I ran into Krauklis the day after finding the article (sometimes these things just have a way of working out). He recalled that that was pretty much the time when the Swedish larp community started reading theater history and theory. So Krauklis confirmed that Boal, Killer, Fluxus and theater history not only had a direct influence on Belarbi’s Föreningen Visionära Vetenskapsmäns Årliga Kongress, but also on Knappnålshuvudet (Eng. The Head of the Pin), the lighly pervasive larp he co-organized in 1999.

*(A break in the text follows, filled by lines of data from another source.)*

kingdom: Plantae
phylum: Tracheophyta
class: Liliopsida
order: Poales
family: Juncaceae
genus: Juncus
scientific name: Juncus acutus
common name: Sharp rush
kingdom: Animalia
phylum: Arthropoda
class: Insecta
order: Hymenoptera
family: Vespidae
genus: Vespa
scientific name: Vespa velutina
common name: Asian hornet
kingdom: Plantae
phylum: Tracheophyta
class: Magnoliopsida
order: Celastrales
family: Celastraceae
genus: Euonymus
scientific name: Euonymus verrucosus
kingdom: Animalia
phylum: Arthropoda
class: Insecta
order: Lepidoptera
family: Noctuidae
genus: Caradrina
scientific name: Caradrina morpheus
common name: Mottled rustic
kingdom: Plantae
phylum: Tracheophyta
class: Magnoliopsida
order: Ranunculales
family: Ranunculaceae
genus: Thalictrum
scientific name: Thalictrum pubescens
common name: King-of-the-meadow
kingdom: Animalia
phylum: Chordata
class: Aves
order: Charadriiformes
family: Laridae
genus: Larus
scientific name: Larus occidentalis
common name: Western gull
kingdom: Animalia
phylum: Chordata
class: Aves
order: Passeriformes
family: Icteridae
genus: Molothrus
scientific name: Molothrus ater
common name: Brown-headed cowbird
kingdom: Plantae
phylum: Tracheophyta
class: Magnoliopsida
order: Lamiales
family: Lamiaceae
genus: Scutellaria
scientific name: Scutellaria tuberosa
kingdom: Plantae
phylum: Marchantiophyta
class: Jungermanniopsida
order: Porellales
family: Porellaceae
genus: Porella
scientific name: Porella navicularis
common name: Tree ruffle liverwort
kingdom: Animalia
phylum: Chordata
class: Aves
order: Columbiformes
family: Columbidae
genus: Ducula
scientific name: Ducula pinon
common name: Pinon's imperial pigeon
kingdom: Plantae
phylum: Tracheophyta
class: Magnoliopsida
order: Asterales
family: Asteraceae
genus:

Posted by: Montola | October 22, 2009

Accomplice

Accomplice looks interesting. Is it a show? Is it a game? Is it a tour? They say it’s an “experience”, to my trained eye it appears to be a commercial productization of a Fincher -style game, something that looks like a casual Game with a few larplike elements. You can play it in downtown Manhattan, Greenwich Village or Hollywood, for $55-$65 for a few hours of play, a few drinks and snacks included.

Part game, part theater, and part tour, Accomplice productions are unlike anything found in a theater, sending its audience on an actual journey through the streets of the city. Armed with a few initial bits of information, participants are sent on a mission, aided by clues and mysterious cast members strewn throughout various locations such as streetcorners, bars, out of the way shops, and seedy alleys. Audiences in groups of up to 10 traverse the city streets, piecing together clues of a meticulously crafted plot.

The pages are of course a bit mysterious, so it’s hard to go to details of what the game exactly consists of, but it all sounds very much like, say, Shelby Logan’s Run for a supercasual audience of tourists or birthday party groups. And look at these hundreds of 4-5 star audience reviews in Zerve!

Their video section shows an nice amount of screentime in eyeball-catchers such as Jimmy Fallon and Regis and Kelly. Like this one:

…and yeah, it’s been around since 2005. There’s no radar that’d catch all this stuff.